Pour vous, le Gitex Africa est un événement majeur. Quelles étaient vos attentes pour cette 3e édition ?

Oui, c'est toujours un moment fort. Ce qu'il faut souligner déjà, c'est que le Gitex prend de l'ampleur. C'est l'occasion d'exposer et de mettre en visibilité les startups que nous accompagnons. Il y en a une vingtaine qui tournent chaque jour sur notre stand. Cela va leur permettre de faire des rencontres utiles pour le développement de leur business, un peu à l'instar de VivaTech en France où on amène aussi chaque année certaines jeunes pousses issues du continent. Cet effort de visibilité leur permet aussi de rencontrer des investisseurs et de rencontrer d'autres startups du même secteur dans d'autres pays. Le Gitex, c'est vraiment la rencontre des grands acteurs formels du continent, en particulier du Maroc mais pas que, et des startups de tous les horizons.

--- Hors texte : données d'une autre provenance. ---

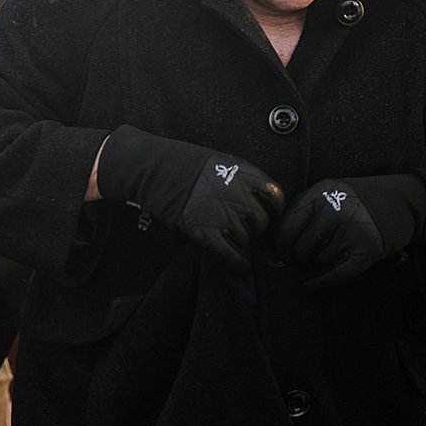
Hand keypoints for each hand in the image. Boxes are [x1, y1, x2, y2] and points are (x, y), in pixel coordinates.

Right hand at [96, 125, 283, 271]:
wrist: (151, 167)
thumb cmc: (180, 162)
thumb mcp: (219, 161)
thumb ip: (240, 180)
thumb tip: (254, 202)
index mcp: (243, 174)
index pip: (274, 197)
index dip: (272, 209)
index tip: (266, 214)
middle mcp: (238, 195)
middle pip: (261, 223)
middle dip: (254, 229)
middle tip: (243, 230)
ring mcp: (222, 214)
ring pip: (246, 241)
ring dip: (242, 245)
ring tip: (234, 245)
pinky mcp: (205, 232)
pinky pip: (231, 255)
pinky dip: (237, 263)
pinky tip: (238, 264)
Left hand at [278, 175, 421, 287]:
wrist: (383, 204)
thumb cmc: (339, 203)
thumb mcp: (317, 196)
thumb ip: (296, 212)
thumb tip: (275, 243)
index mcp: (318, 196)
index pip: (289, 226)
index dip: (282, 244)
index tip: (281, 253)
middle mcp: (335, 212)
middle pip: (303, 247)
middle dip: (299, 256)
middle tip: (300, 257)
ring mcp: (352, 231)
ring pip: (320, 260)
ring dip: (317, 261)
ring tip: (323, 252)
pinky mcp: (365, 249)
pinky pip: (338, 273)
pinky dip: (321, 282)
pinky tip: (311, 284)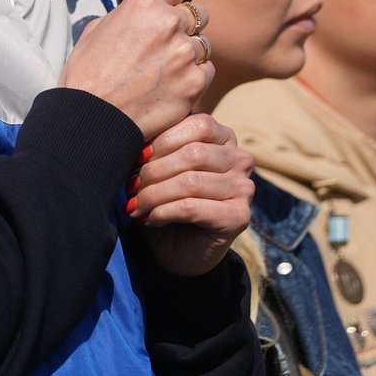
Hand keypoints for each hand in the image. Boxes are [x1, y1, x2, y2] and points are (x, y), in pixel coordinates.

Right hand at [57, 0, 213, 140]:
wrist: (90, 120)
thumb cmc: (88, 75)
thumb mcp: (98, 28)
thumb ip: (131, 13)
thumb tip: (147, 9)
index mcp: (144, 2)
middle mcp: (169, 23)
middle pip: (199, 13)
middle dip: (185, 26)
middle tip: (163, 46)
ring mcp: (184, 54)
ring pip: (203, 45)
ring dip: (188, 55)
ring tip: (161, 72)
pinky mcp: (194, 83)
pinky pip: (206, 71)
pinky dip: (192, 79)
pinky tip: (168, 88)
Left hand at [127, 113, 253, 276]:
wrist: (179, 251)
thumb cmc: (166, 201)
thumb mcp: (160, 167)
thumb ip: (157, 147)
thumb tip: (134, 132)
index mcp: (225, 138)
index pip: (198, 124)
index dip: (162, 139)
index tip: (136, 157)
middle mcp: (240, 160)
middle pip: (193, 153)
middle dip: (154, 170)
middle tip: (131, 186)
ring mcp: (244, 189)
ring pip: (190, 182)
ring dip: (154, 194)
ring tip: (136, 204)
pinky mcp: (238, 217)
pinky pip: (191, 207)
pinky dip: (163, 212)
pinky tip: (149, 219)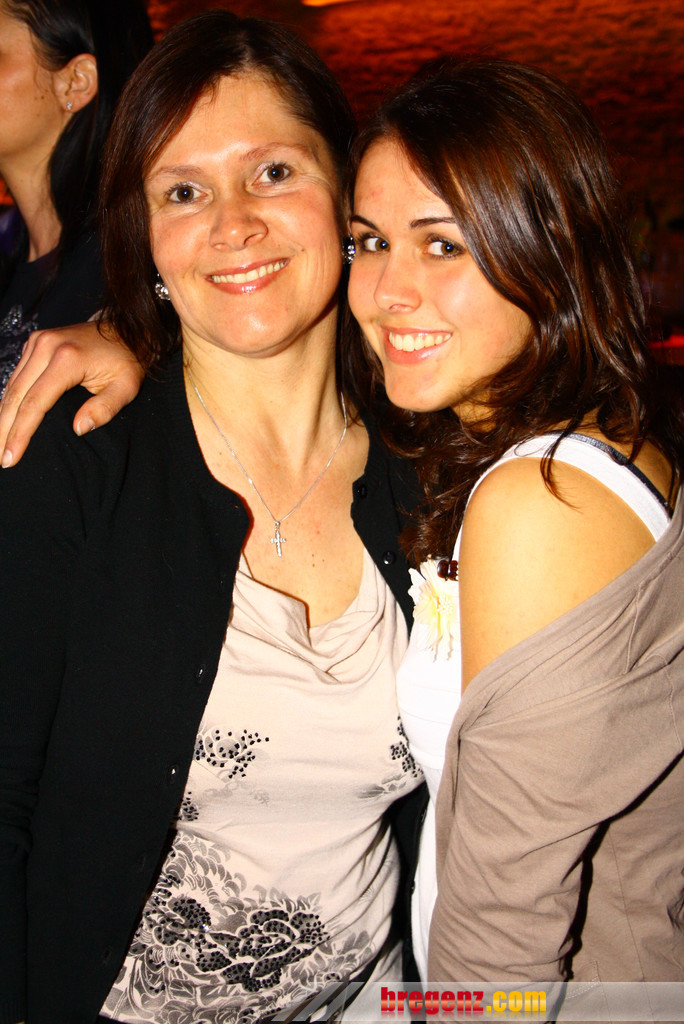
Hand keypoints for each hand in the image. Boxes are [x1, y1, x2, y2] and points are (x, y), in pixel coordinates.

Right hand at [0, 321, 144, 466]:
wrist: (125, 331)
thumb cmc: (127, 362)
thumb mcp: (126, 388)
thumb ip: (105, 409)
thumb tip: (78, 429)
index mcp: (67, 359)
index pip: (35, 403)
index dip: (20, 433)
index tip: (11, 457)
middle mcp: (46, 346)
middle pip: (16, 395)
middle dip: (4, 429)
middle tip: (0, 459)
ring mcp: (38, 342)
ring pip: (11, 385)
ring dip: (2, 416)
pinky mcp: (35, 343)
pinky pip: (16, 376)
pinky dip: (10, 400)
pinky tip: (6, 421)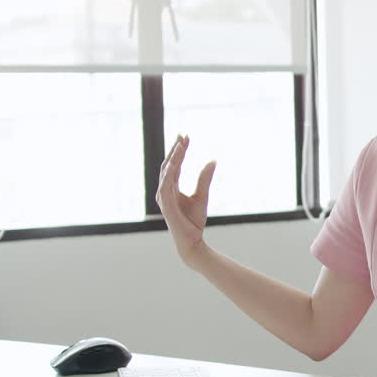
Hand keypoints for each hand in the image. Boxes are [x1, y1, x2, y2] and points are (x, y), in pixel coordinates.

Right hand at [155, 134, 216, 264]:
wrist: (193, 241)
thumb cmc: (194, 221)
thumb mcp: (202, 195)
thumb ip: (204, 178)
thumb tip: (212, 160)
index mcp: (171, 188)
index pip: (174, 165)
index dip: (179, 151)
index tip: (186, 136)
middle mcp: (164, 191)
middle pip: (168, 165)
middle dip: (175, 149)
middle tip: (182, 135)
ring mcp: (163, 198)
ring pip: (166, 173)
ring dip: (173, 158)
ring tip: (181, 145)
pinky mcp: (166, 206)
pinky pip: (166, 186)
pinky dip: (169, 174)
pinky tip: (175, 163)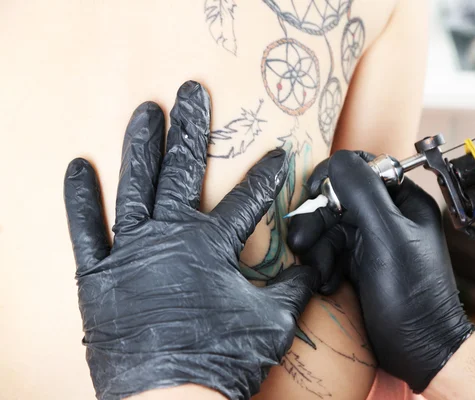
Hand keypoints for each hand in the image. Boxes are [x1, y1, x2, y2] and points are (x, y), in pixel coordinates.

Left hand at [64, 81, 318, 399]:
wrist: (171, 399)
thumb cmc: (223, 359)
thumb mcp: (272, 321)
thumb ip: (293, 286)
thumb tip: (314, 269)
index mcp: (211, 246)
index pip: (248, 197)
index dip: (267, 173)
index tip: (278, 152)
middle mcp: (169, 237)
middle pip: (182, 171)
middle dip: (190, 129)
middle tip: (191, 92)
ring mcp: (130, 253)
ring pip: (134, 186)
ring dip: (139, 146)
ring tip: (144, 111)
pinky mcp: (98, 275)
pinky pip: (84, 230)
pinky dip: (79, 199)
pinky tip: (77, 166)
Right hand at [287, 150, 474, 392]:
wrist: (418, 350)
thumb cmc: (412, 295)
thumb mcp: (387, 236)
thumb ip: (363, 193)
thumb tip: (338, 160)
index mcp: (403, 202)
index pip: (363, 170)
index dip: (334, 179)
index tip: (314, 193)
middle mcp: (387, 217)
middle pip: (339, 201)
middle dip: (318, 221)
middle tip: (301, 242)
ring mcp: (372, 241)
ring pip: (330, 227)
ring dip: (318, 248)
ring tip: (319, 271)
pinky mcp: (359, 264)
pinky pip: (331, 251)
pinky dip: (324, 265)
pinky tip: (327, 283)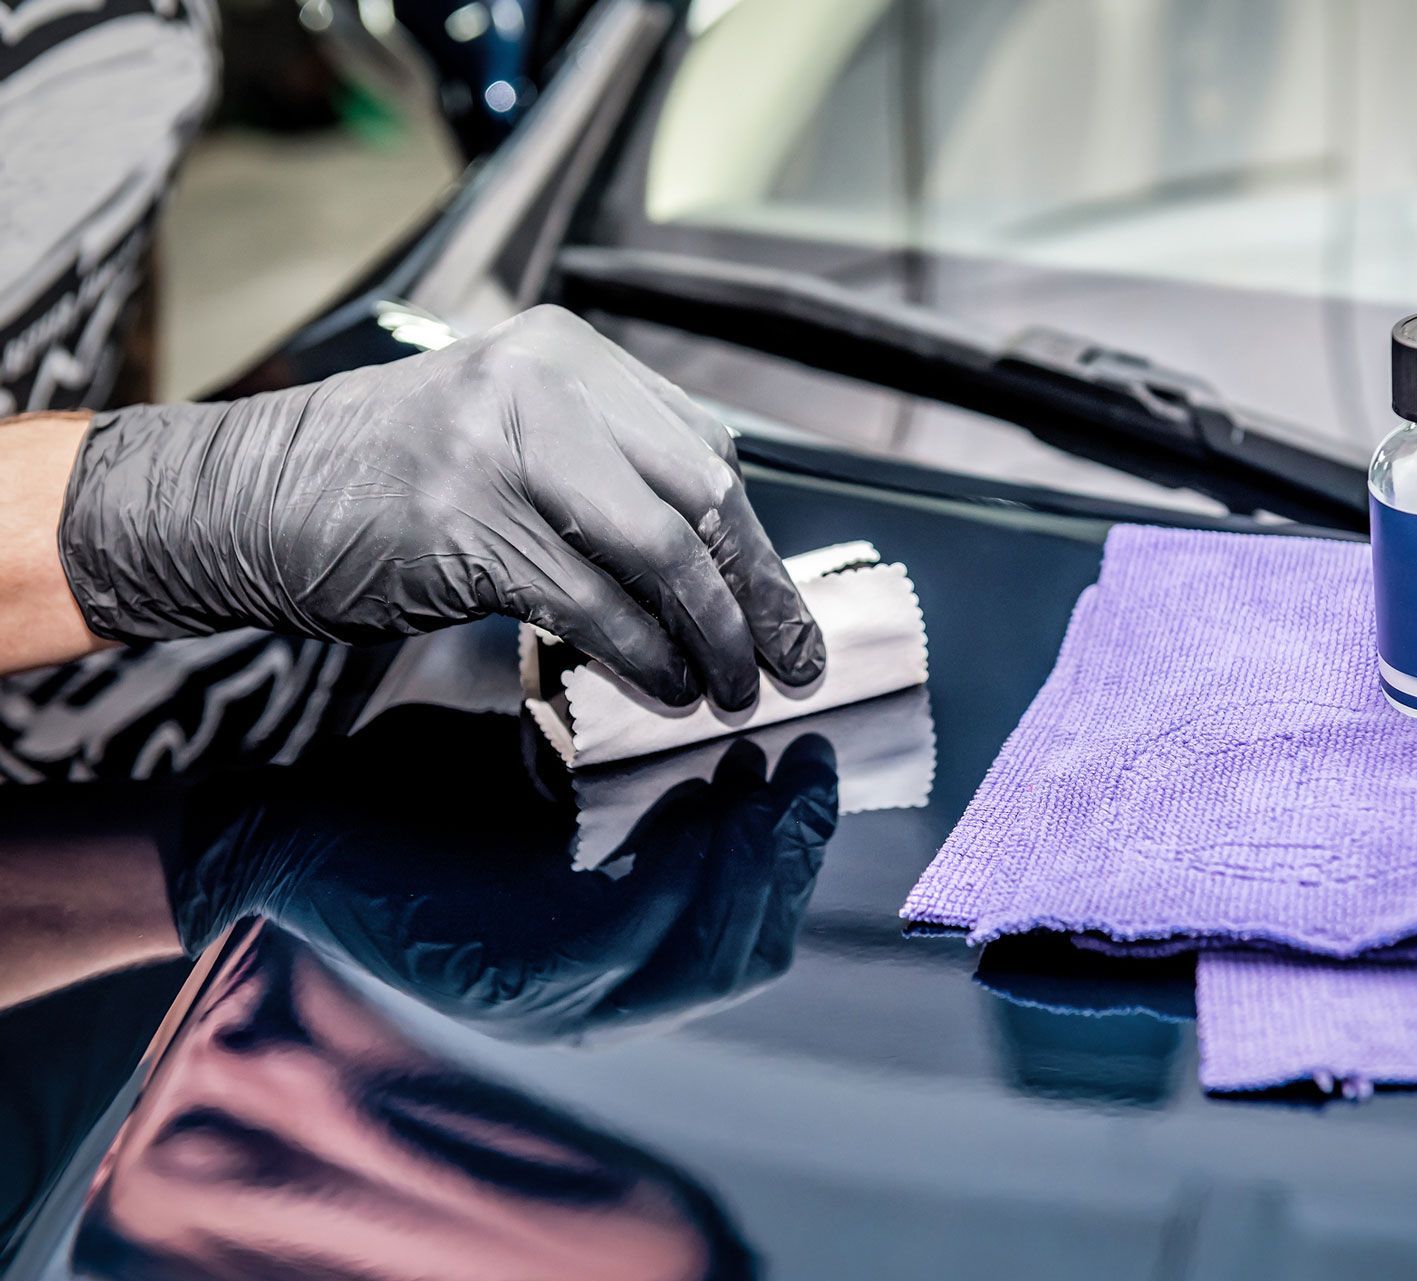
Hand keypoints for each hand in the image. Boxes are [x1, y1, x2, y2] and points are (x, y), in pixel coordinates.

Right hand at [59, 306, 822, 708]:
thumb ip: (606, 474)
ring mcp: (504, 450)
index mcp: (567, 354)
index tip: (785, 607)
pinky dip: (646, 658)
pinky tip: (665, 687)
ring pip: (661, 556)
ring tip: (731, 688)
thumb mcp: (509, 437)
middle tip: (790, 661)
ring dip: (713, 638)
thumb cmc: (380, 481)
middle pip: (702, 496)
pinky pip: (597, 605)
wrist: (241, 499)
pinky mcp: (468, 526)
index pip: (705, 450)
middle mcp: (544, 384)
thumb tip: (718, 564)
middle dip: (758, 595)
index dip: (757, 543)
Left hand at [165, 710, 838, 1039]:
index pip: (749, 939)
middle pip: (744, 957)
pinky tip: (690, 801)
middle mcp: (597, 1001)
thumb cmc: (419, 791)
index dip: (795, 861)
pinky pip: (625, 938)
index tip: (813, 767)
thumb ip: (642, 774)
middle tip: (807, 770)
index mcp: (614, 961)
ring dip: (748, 867)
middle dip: (789, 864)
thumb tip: (738, 708)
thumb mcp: (554, 779)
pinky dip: (672, 874)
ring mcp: (554, 1006)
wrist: (280, 817)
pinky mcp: (506, 985)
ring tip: (764, 777)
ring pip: (702, 961)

C'est important pour nous de contribuer à cet événement car le Maroc est un hub important pour Orange. Il y a le siège du groupe pour l'Afrique et le Moyen-Orient, qui a été inauguré en janvier 2020. Dans le pays, nous avons toutes nos équipes support, à peu près 160 salariés, pour nos 17 pays en Afrique et la Jordanie au Moyen-Orient.

A vos yeux, le Maroc est-il la locomotive de l’Afrique dans la tech ?

Il y a un rôle très important du royaume en tant que hub pour l'Afrique. C'est une forme de pont aussi entre l'Europe et l'Afrique pour le développement des innovations et les partenariats économiques du continent en général. On voit aussi de plus en plus de grosses startups émerger au Maroc. Elles cherchent à conquérir différents marchés, en particulier en Afrique, mais aussi en Europe. Et puis les investissements des fonds de capital-risque montent en puissance, notamment au Maroc.

Depuis des décennies, nombreux sont les dirigeants et les experts internationaux qui disent que l'Afrique est le continent de demain. Mais est-ce qu'il n'est pas temps de dire que c'est le continent du moment ?

Oui, c'est le continent d'aujourd'hui et depuis un moment. Évidemment, il y a cette frénésie de la tech et des startups. Il y a une capacité impressionnante du continent à se transformer très rapidement et à faire des sauts de grenouille pour adopter directement les technologies de demain. On l'a vu sur les services financiers mobiles avec des innovations importantes. Au départ, c'était l'équivalent de comptes de dépôt, puis cela a évolué vers des services de fintech et d'insurtech très évolués. Cela témoigne de la capacité portée par son dynamisme démographique mais aussi économique à chercher à innover pour concevoir des innovations utiles pour les populations et les entreprises. C'est ça qui fait le bouillonnement de ces startups sur le continent.

Derrière ces projets tech, il existe une logique d'être directement utile aux grands enjeux du continent, que ce soit en matière de santé, d'éducation, d'agriculture, de services financiers et de télécoms. Globalement, l'accélération de la transformation numérique repose sur trois piliers. Le premier, c'est la connectivité. On l'a fait avec la couverture 4G accélérée. Maintenant, c'est l'heure de la 5G. Ensuite, les moyens de paiement électronique sont là, notamment avec Orange Money. Et quand vous avez ces deux-là, il y a aussi le sujet de l'identité numérique qui progresse très vite. Avec ces catalyseurs-là, un écosystème peut se créer car toutes ces startups vont venir les utiliser pour créer leur propre business et leur propre verticale dans les domaines clés que sont la santé, l'éducation, l'agriculture et les télécoms. Et c'est notre rôle au travers des ODC d'essayer de les accompagner au mieux.